The **Recall** score for the various classes are high which is a good indicator that the model is predicting a positive case when the actual value is also true. Recall tells from all the positive cases how many were predicted correctly

$recall = \frac{TP}{TP + FN} $


Precision tells about predicting positive classes when the result is actually positive and the scores look good.

$precision = \frac{TP}{TP + FP}$


**Classification Error or Misclassification Rate**

This tells overall how often the classification is incorrect.

$accuracy = \frac{TP + TN}{TP + TN + FP + FN}$

$classification{\_}error = \frac{FP + FN}{TP + TN + FP + FN}$

$classification{\_}error = 1 - accuracy$

In [None]:
# Get accuracy score
acc = accuracy_score(y_test , y_pred)
print('Accuracy: {:.2f}'.format(acc))

class_err = 1 - acc
print('Misclassification rate: {:.2f}'.format(class_err))

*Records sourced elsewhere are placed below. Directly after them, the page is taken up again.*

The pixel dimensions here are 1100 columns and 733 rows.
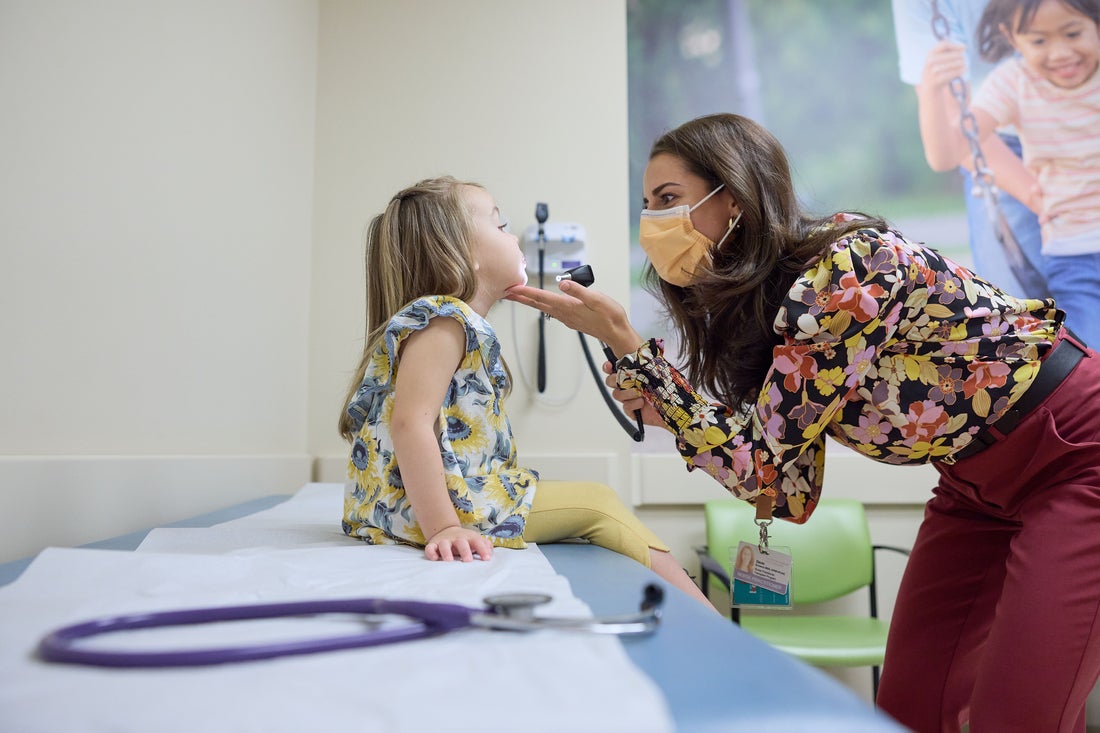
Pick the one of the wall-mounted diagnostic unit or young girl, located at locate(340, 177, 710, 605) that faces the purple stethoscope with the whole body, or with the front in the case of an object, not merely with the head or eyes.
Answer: the wall-mounted diagnostic unit

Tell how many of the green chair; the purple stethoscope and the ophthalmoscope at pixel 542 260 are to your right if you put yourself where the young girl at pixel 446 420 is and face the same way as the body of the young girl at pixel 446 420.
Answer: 1

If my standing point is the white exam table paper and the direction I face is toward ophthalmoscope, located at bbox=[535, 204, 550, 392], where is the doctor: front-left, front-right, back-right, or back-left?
front-right

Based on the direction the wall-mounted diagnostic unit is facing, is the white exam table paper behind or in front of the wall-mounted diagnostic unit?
in front

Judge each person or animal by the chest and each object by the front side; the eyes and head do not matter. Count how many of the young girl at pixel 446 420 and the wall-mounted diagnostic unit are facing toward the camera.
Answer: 1

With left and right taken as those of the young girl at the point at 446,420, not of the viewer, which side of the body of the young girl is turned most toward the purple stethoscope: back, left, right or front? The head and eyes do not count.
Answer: right

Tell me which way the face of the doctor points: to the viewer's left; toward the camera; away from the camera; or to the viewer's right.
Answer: to the viewer's left

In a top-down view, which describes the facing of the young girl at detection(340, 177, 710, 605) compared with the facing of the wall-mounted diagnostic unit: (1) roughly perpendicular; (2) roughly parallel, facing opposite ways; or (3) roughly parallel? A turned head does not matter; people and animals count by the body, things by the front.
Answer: roughly perpendicular

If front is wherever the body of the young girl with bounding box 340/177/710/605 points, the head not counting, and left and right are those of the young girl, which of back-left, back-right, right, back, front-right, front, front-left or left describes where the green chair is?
front-left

The misclassification rate is quite low and this makes the model a decent predictor of different drug types. We can also improve the model performance by performing Hyperparameter tuning using GridSearchCV, but that will be useful on a bigger dataset with more features. Using other classifier models will be suprfluous for this dataset with limited features and can be attempted easily as an exercise.